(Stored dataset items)
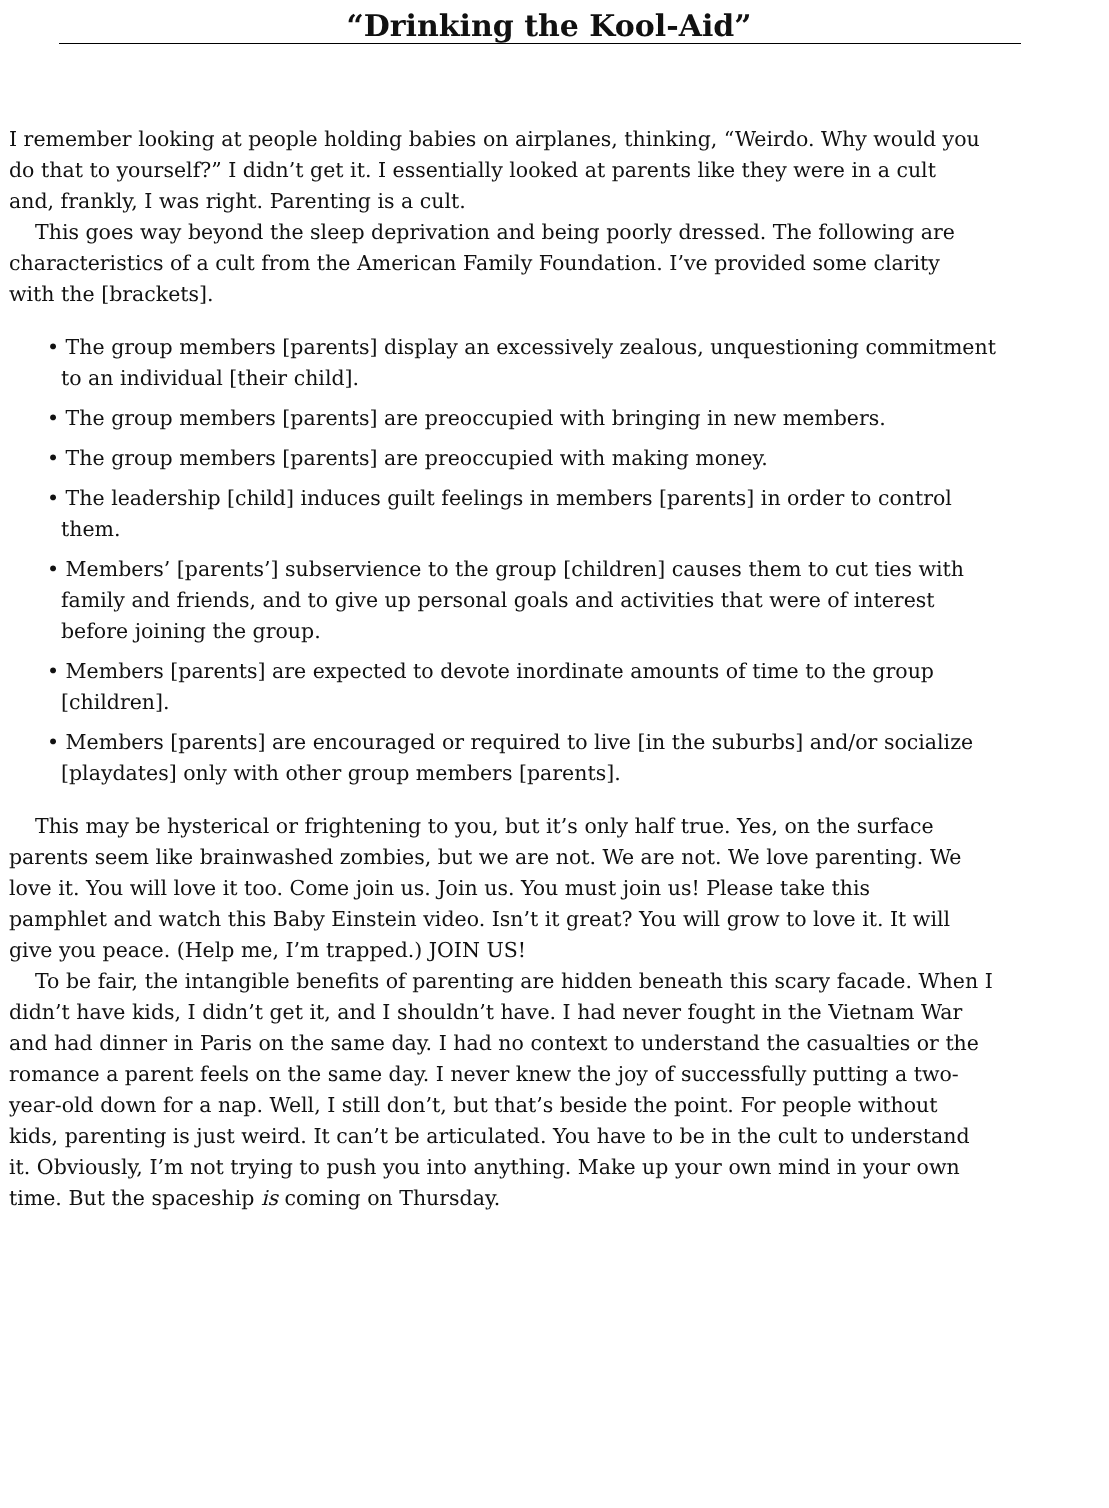“Drinking the Kool-Aid”
I remember looking at people holding babies on airplanes, thinking, “Weirdo. Why would you
do that to yourself?” I didn’t get it. I essentially looked at parents like they were in a cult
and, frankly, I was right. Parenting is a cult.
This goes way beyond the sleep deprivation and being poorly dressed. The following are
characteristics of a cult from the American Family Foundation. I’ve provided some clarity
with the [brackets].
• The group members [parents] display an excessively zealous, unquestioning commitment
to an individual [their child].
• The group members [parents] are preoccupied with bringing in new members.
• The group members [parents] are preoccupied with making money.
• The leadership [child] induces guilt feelings in members [parents] in order to control
them.
• Members’ [parents’] subservience to the group [children] causes them to cut ties with
family and friends, and to give up personal goals and activities that were of interest
before joining the group.
• Members [parents] are expected to devote inordinate amounts of time to the group
[children].
• Members [parents] are encouraged or required to live [in the suburbs] and/or socialize
[playdates] only with other group members [parents].
This may be hysterical or frightening to you, but it’s only half true. Yes, on the surface
parents seem like brainwashed zombies, but we are not. We are not. We love parenting. We
love it. You will love it too. Come join us. Join us. You must join us! Please take this
pamphlet and watch this Baby Einstein video. Isn’t it great? You will grow to love it. It will
give you peace. (Help me, I’m trapped.) JOIN US!
To be fair, the intangible benefits of parenting are hidden beneath this scary facade. When I
didn’t have kids, I didn’t get it, and I shouldn’t have. I had never fought in the Vietnam War
and had dinner in Paris on the same day. I had no context to understand the casualties or the
romance a parent feels on the same day. I never knew the joy of successfully putting a two-
year-old down for a nap. Well, I still don’t, but that’s beside the point. For people without
kids, parenting is just weird. It can’t be articulated. You have to be in the cult to understand
it. Obviously, I’m not trying to push you into anything. Make up your own mind in your own
time. But the spaceship is coming on Thursday.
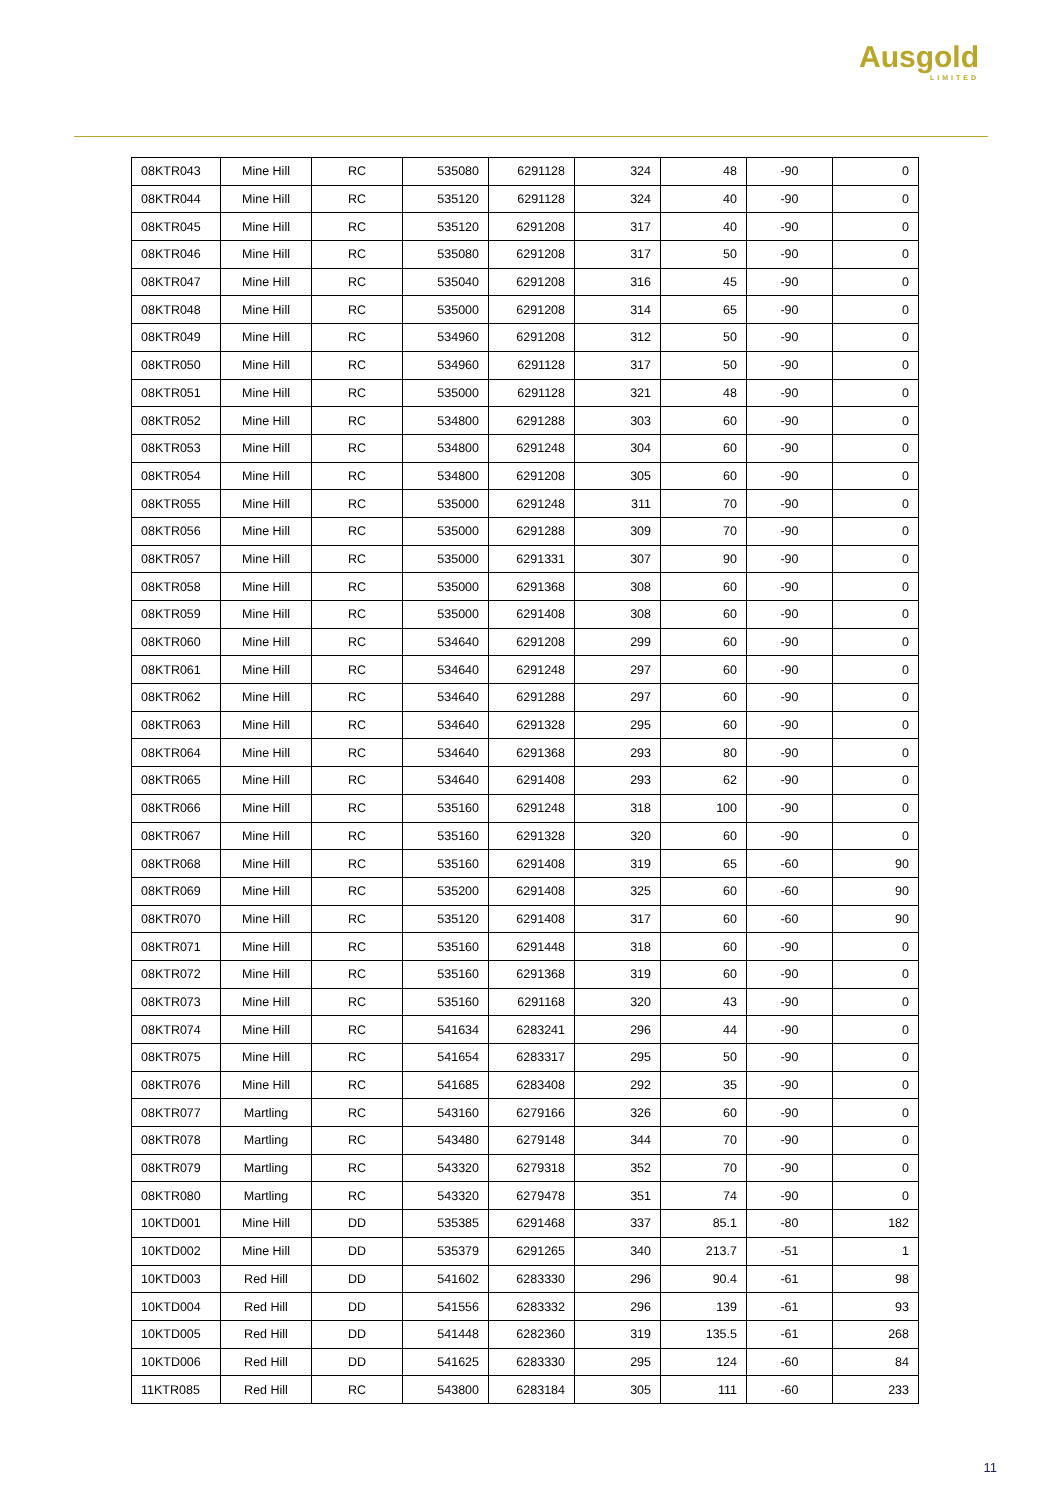Ausgold
LIMITED
| 08KTR043 | Mine Hill | RC | 535080 | 6291128 | 324 | 48 | -90 | 0 |
| 08KTR044 | Mine Hill | RC | 535120 | 6291128 | 324 | 40 | -90 | 0 |
| 08KTR045 | Mine Hill | RC | 535120 | 6291208 | 317 | 40 | -90 | 0 |
| 08KTR046 | Mine Hill | RC | 535080 | 6291208 | 317 | 50 | -90 | 0 |
| 08KTR047 | Mine Hill | RC | 535040 | 6291208 | 316 | 45 | -90 | 0 |
| 08KTR048 | Mine Hill | RC | 535000 | 6291208 | 314 | 65 | -90 | 0 |
| 08KTR049 | Mine Hill | RC | 534960 | 6291208 | 312 | 50 | -90 | 0 |
| 08KTR050 | Mine Hill | RC | 534960 | 6291128 | 317 | 50 | -90 | 0 |
| 08KTR051 | Mine Hill | RC | 535000 | 6291128 | 321 | 48 | -90 | 0 |
| 08KTR052 | Mine Hill | RC | 534800 | 6291288 | 303 | 60 | -90 | 0 |
| 08KTR053 | Mine Hill | RC | 534800 | 6291248 | 304 | 60 | -90 | 0 |
| 08KTR054 | Mine Hill | RC | 534800 | 6291208 | 305 | 60 | -90 | 0 |
| 08KTR055 | Mine Hill | RC | 535000 | 6291248 | 311 | 70 | -90 | 0 |
| 08KTR056 | Mine Hill | RC | 535000 | 6291288 | 309 | 70 | -90 | 0 |
| 08KTR057 | Mine Hill | RC | 535000 | 6291331 | 307 | 90 | -90 | 0 |
| 08KTR058 | Mine Hill | RC | 535000 | 6291368 | 308 | 60 | -90 | 0 |
| 08KTR059 | Mine Hill | RC | 535000 | 6291408 | 308 | 60 | -90 | 0 |
| 08KTR060 | Mine Hill | RC | 534640 | 6291208 | 299 | 60 | -90 | 0 |
| 08KTR061 | Mine Hill | RC | 534640 | 6291248 | 297 | 60 | -90 | 0 |
| 08KTR062 | Mine Hill | RC | 534640 | 6291288 | 297 | 60 | -90 | 0 |
| 08KTR063 | Mine Hill | RC | 534640 | 6291328 | 295 | 60 | -90 | 0 |
| 08KTR064 | Mine Hill | RC | 534640 | 6291368 | 293 | 80 | -90 | 0 |
| 08KTR065 | Mine Hill | RC | 534640 | 6291408 | 293 | 62 | -90 | 0 |
| 08KTR066 | Mine Hill | RC | 535160 | 6291248 | 318 | 100 | -90 | 0 |
| 08KTR067 | Mine Hill | RC | 535160 | 6291328 | 320 | 60 | -90 | 0 |
| 08KTR068 | Mine Hill | RC | 535160 | 6291408 | 319 | 65 | -60 | 90 |
| 08KTR069 | Mine Hill | RC | 535200 | 6291408 | 325 | 60 | -60 | 90 |
| 08KTR070 | Mine Hill | RC | 535120 | 6291408 | 317 | 60 | -60 | 90 |
| 08KTR071 | Mine Hill | RC | 535160 | 6291448 | 318 | 60 | -90 | 0 |
| 08KTR072 | Mine Hill | RC | 535160 | 6291368 | 319 | 60 | -90 | 0 |
| 08KTR073 | Mine Hill | RC | 535160 | 6291168 | 320 | 43 | -90 | 0 |
| 08KTR074 | Mine Hill | RC | 541634 | 6283241 | 296 | 44 | -90 | 0 |
| 08KTR075 | Mine Hill | RC | 541654 | 6283317 | 295 | 50 | -90 | 0 |
| 08KTR076 | Mine Hill | RC | 541685 | 6283408 | 292 | 35 | -90 | 0 |
| 08KTR077 | Martling | RC | 543160 | 6279166 | 326 | 60 | -90 | 0 |
| 08KTR078 | Martling | RC | 543480 | 6279148 | 344 | 70 | -90 | 0 |
| 08KTR079 | Martling | RC | 543320 | 6279318 | 352 | 70 | -90 | 0 |
| 08KTR080 | Martling | RC | 543320 | 6279478 | 351 | 74 | -90 | 0 |
| 10KTD001 | Mine Hill | DD | 535385 | 6291468 | 337 | 85.1 | -80 | 182 |
| 10KTD002 | Mine Hill | DD | 535379 | 6291265 | 340 | 213.7 | -51 | 1 |
| 10KTD003 | Red Hill | DD | 541602 | 6283330 | 296 | 90.4 | -61 | 98 |
| 10KTD004 | Red Hill | DD | 541556 | 6283332 | 296 | 139 | -61 | 93 |
| 10KTD005 | Red Hill | DD | 541448 | 6282360 | 319 | 135.5 | -61 | 268 |
| 10KTD006 | Red Hill | DD | 541625 | 6283330 | 295 | 124 | -60 | 84 |
| 11KTR085 | Red Hill | RC | 543800 | 6283184 | 305 | 111 | -60 | 233 |
11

- _Exercise_: Could the lines from the first entry through the line that contains "This goes way" be copied exactly, with all pictures left out?

- _Result_:
“Drinking the Kool-Aid”
I remember looking at people holding babies on airplanes, thinking, “Weirdo. Why would you
do that to yourself?” I didn’t get it. I essentially looked at parents like they were in a cult
and, frankly, I was right. Parenting is a cult.
This goes way beyond the sleep deprivation and being poorly dressed. The following are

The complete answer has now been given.